Traditional security tools can't see the threat. As VentureBeat reported, "Web application firewalls see agent traffic as normal HTTPS. EDR tools monitor process behavior, not semantic content."
Security researchers note that traditional EDR solutions "are built to monitor human-driven processes" while "AI agents operate differently, making rapid, automated decisions that can be difficult to distinguish from legitimate activity even when they have been compromised."
SecurityScorecard's STRIKE team framed it simply: "A bad actor does not need to break into multiple systems. They need one exposed service that already has authority to act."
The agent-to-wallet pipeline isn't fully built yet.
But the components are all there: Exposed instances, stolen credentials, poisoned memories, compromised skills.
The moment someone connects real money to this ecosystem, every vulnerability could become a withdrawal.
How long before the first drain?

Two weeks of warnings. Over two hundred thousand GitHub stars.
FrankenClaw was the discovery - open doors documented, advisories published, warnings issued.
This story is about what came next: The weaponization of AI Agents.
Google's VP of Security Engineering, Heather Adkins, said it plainly: "My threat model is not your threat model, but it should be. Don’t run Clawdbot." (Now named OpenClaw).
The message couldn't have been clearer.
The hype train ran the message over without slowing down.
Every exploit in this piece was preventable. Every attack vector was documented. Every warning was issued in time.
None of it mattered because the promise of a personal AI butler drowned out the voice saying maybe check the locks first.
And now some want to give the butler a debit card.
Actual bank accounts. Routing numbers. ACH transfers. FDIC insured, one-click install, give your agent access to your funds in three easy steps.
The same ecosystem that's 20% malware, leaking cognitive context to infostealers, and running on models that hide their own reasoning - people could line up to hand it their banking credentials.
Vitalik Buterin published an updated framework for what he calls d/acc - decentralized and democratic differential defensive acceleration.
Local models you control. ZK payments that don't link your identity from call to call.
Ethereum as an economic layer for AI related interactions, including: API calls, Bots hiring bots, security deposits (potentially eventually more complicated contraptions like onchain dispute resolution) and ERC-8004 for AI reputation ideas.

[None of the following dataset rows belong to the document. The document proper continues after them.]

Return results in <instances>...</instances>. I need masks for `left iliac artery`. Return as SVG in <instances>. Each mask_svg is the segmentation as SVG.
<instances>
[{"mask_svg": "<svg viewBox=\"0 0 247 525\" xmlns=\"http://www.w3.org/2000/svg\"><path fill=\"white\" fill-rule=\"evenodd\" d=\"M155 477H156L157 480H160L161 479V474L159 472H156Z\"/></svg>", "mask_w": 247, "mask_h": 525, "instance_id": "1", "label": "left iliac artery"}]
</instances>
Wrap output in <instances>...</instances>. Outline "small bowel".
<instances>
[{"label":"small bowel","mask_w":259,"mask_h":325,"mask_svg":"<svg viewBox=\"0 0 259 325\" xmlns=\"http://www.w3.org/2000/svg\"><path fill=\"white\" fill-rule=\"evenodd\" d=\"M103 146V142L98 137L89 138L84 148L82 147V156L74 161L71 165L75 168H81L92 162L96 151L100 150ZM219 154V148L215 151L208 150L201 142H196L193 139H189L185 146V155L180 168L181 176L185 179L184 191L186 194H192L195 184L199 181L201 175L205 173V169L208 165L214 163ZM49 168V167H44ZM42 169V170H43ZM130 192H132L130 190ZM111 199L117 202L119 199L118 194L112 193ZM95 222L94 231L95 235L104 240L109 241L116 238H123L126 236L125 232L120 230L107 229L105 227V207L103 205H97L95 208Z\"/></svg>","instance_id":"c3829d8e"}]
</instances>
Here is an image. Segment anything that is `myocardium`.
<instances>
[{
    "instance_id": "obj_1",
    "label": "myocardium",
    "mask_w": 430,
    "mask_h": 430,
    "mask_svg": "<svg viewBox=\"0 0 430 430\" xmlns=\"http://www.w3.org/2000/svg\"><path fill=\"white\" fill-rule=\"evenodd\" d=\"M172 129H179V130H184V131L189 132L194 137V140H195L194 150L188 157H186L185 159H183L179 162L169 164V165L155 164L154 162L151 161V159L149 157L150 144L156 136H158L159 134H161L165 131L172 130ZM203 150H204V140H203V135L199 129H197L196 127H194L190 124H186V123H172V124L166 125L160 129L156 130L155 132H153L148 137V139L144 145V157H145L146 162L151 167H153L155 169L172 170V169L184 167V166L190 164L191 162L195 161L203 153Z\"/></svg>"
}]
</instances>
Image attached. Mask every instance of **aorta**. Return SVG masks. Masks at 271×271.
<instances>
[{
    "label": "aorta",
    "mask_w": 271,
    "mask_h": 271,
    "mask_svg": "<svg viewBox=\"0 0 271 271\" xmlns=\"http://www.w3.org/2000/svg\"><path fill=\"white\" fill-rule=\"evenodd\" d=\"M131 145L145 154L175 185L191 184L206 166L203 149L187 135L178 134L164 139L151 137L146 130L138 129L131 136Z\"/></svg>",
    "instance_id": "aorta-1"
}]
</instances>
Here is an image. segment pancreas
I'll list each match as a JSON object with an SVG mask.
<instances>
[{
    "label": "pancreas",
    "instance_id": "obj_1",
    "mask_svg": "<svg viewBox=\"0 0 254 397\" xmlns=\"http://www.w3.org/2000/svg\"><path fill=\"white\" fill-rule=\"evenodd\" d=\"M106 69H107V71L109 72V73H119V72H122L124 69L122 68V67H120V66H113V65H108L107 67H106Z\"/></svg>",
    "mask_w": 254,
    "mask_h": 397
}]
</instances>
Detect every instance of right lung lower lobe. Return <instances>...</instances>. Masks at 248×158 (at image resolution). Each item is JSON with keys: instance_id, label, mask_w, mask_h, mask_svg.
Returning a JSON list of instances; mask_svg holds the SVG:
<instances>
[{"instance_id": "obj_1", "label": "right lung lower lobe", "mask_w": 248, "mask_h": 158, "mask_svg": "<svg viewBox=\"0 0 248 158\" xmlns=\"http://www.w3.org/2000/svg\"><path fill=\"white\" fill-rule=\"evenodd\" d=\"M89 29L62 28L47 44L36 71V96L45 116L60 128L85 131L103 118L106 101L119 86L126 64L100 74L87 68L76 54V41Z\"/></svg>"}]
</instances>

The cypherpunk vision of "don't trust, verify; verify everything" - made practical by AI doing the complex verification work.

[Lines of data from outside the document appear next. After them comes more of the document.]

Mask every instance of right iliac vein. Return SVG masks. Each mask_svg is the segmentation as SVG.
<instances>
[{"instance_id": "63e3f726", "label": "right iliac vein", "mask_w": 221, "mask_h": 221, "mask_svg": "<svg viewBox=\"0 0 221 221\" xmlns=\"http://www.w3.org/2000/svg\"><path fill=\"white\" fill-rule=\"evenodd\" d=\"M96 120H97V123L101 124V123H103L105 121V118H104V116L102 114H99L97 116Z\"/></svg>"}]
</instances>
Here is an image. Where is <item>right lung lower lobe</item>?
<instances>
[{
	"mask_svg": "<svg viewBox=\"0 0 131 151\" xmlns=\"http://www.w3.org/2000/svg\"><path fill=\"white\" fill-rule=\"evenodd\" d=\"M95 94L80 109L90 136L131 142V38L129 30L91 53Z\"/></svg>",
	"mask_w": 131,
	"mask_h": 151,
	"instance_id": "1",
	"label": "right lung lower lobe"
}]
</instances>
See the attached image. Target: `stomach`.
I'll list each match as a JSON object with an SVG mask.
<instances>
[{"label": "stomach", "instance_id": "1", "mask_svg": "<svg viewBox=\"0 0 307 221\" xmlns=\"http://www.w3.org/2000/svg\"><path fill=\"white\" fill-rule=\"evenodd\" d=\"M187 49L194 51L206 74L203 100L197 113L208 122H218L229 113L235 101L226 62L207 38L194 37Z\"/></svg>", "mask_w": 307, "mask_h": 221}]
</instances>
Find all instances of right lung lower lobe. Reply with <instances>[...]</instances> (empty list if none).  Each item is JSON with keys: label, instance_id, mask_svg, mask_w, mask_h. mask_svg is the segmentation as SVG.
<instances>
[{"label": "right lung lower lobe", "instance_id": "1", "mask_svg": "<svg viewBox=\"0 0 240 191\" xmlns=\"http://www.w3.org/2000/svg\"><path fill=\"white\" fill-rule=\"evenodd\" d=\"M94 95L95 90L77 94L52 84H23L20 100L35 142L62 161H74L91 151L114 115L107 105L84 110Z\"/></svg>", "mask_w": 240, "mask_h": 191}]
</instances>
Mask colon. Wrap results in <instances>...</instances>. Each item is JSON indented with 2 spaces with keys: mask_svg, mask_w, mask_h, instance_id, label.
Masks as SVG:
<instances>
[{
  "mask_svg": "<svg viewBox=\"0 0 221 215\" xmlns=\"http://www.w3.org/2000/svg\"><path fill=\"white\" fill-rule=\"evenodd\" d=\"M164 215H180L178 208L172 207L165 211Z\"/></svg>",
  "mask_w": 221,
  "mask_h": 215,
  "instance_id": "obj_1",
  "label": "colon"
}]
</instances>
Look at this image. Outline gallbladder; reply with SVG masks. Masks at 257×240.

Real solutions, waiting for a crisis big enough to matter.
Identity theft 1.0 taught us to protect credentials. We still haven't learned. Private keys still leak.
Admin privileges still get abused. A decade of breaches, and we're still making the same mistakes.

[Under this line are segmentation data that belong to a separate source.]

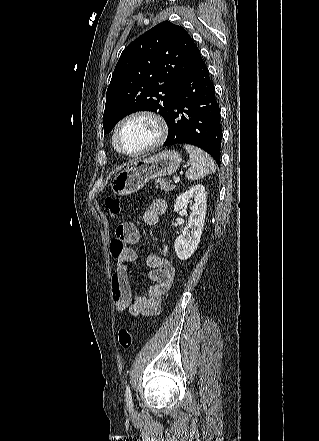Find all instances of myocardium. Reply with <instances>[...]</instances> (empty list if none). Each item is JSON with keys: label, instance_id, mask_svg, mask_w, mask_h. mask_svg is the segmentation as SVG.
<instances>
[{"label": "myocardium", "instance_id": "f54148a6", "mask_svg": "<svg viewBox=\"0 0 319 441\" xmlns=\"http://www.w3.org/2000/svg\"><path fill=\"white\" fill-rule=\"evenodd\" d=\"M134 119H146L152 122L156 129V136L155 139L144 148L135 152H127L120 145L119 134L123 126L129 121ZM167 134H168L167 123L160 114L151 110H138L126 115L124 118H122L119 121L114 131L113 144L115 149L122 155L127 157H139L160 147L166 140Z\"/></svg>", "mask_w": 319, "mask_h": 441}]
</instances>
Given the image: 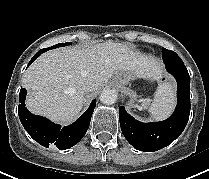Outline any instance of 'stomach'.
Returning a JSON list of instances; mask_svg holds the SVG:
<instances>
[{
    "label": "stomach",
    "instance_id": "1",
    "mask_svg": "<svg viewBox=\"0 0 209 179\" xmlns=\"http://www.w3.org/2000/svg\"><path fill=\"white\" fill-rule=\"evenodd\" d=\"M135 76L128 71L122 72L118 78H117V82L120 85V87L122 88V90L125 89V86L129 84L130 81L134 80Z\"/></svg>",
    "mask_w": 209,
    "mask_h": 179
}]
</instances>
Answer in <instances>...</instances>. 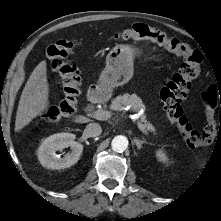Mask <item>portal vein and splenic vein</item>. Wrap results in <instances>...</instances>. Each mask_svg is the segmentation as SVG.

Identity theft 2.0 won't wait for us to catch up.
When attackers steal your AI's model of who you are, password resets don't help. When your agent's memories have been poisoned, clearing cookies changes nothing. When the skills you installed months ago are quietly exfiltrating everything you do, the compromise predates your awareness by seasons.
Audit your agent's memory. Verify your skills against known-good sources. Treat every "Summarize with AI" button like a phishing link until proven otherwise.
If your agent has wallet access, assume someone is already trying to talk it into a transfer.
Or don't. The hype's pretty loud.
You will probably be fine, right?
The quiet irony: AI agents built to act as us may be why we'll have to prove we're human to use the internet.
Twitter's head of product already predicted iMessage, Gmail, and phone calls will be "unusable" within 90 days.
But that's tomorrow's problem. Today's problem is simpler.
We spent years learning that "move fast and break things" doesn't work when the things being broken are other people's money.
Now we're handing AI agents the keys to everything and hoping the lesson doesn't need repeating.
When the attackers don't need to steal your identity because they've already become you, what exactly is left to hack?